Robert Ferguson looked perfectly incredulous. "It's astounding!" he said; "and it would be impossible,—if it hadn't happened. Well, come along home with me, Elizabeth. I think I'd better tell you just how the matter stands, so that you can explain it to Blair. I don't care to see him myself—if I can help it. But in the matter of transferring the money to the estate, we must keep Nannie's name out of it, and I want you to tell him how he and I must patch it up."

"When he returns it, I suppose the executors will give it at once to
David?" she said.

"Of course not. It will belong to the estate. Women have no financial moral sense!"

"Oh!" Elizabeth said; and pondered.

Just as he was pulling out his latch-key to open his front door, she spoke again: "If Nannie gives it back to him, Blair will have to send it to David, won't he?"

"I can't go into Mr. Blair Maitland's ideals of honor," her uncle said, dryly. "Legally, if Nannie chooses to make him a gift, he has a right to keep it."

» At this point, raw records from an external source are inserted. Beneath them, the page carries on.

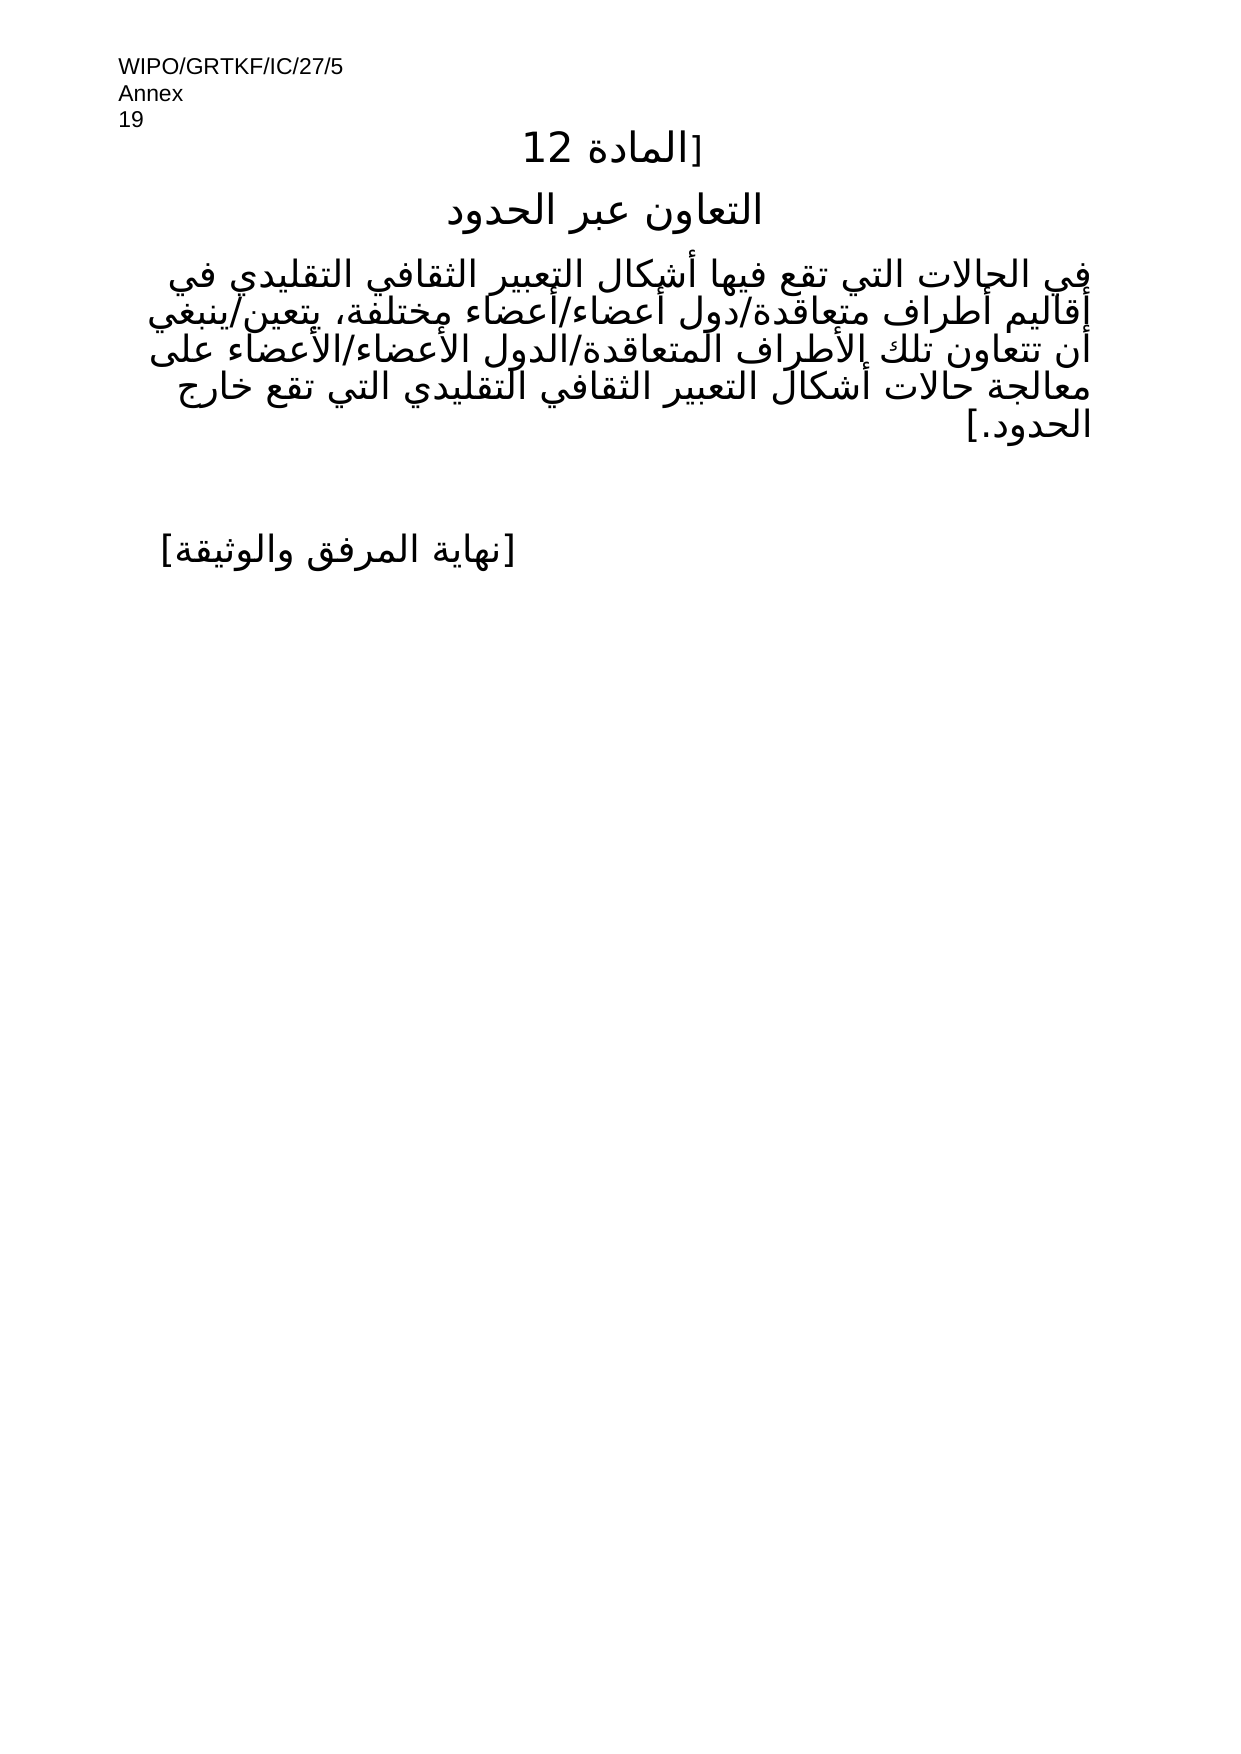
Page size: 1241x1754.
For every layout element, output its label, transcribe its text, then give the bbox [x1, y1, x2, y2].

text [المادة 12 [118, 132, 1092, 170]
text في الحالات التي تقع فيها أشكال التعبير الثقافي التقليدي في أقاليم أطراف متعاقدة/دول أعضاء/أعضاء مختلفة، يتعين/ينبغي أن تتعاون تلك الأطراف المتعاقدة/الدول الأعضاء/الأعضاء على معالجة حالات أشكال التعبير الثقافي التقليدي التي تقع خارج الحدود.] [118, 257, 1092, 445]
text التعاون عبر الحدود [118, 195, 1092, 232]
text [نهاية المرفق والوثيقة] [118, 532, 516, 570]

She made no reply. She sat down at the library table opposite him, and listened without comment to the information which he desired her to convey to Blair. But long before she got back to the hotel, Blair had had the information.

Nannie, left to herself after that distressing interview, sat in the dusty desolation of Mrs. Maitland's room, her face hidden in her hands. She needn't have done it. That was her first clear thought. The strain of that dreadful hour alone in the dining-room, with Death behind the locked door, had been unnecessary! As she realized how unnecessary, she felt a resentment that was almost anger at such a waste of pain. Then into the resentment crept a little fright. Mr. Ferguson's words about wrong-doing began to have meaning. "Of course it was against the law," she told herself, "but it was not wrong,—there is a difference." It was incredible to her that Mr. Ferguson did not see the difference. "Mamma wouldn't have let him speak so to me, if she'd been here," she thought, and her lip trembled; "oh, I wish she hadn't died," she said; and cried softly for a minute or two. Then it occurred to her that she had better go to the River House and tell her brother the whole story. "If Mr. Ferguson is angry about it perhaps Blair had better pay the money back right off; of course I'll give it to him the minute it comes to me; but he will know what to do now."

She ran up-stairs to her own room, and began to dress to go out, but she was so nervous that her fingers were all thumbs; "I don't want Elizabeth to tell him," she said to herself; and tried to hurry, dropping her hat-pin and mislaying her gloves; "oh, where is my veil!" she said, frantically.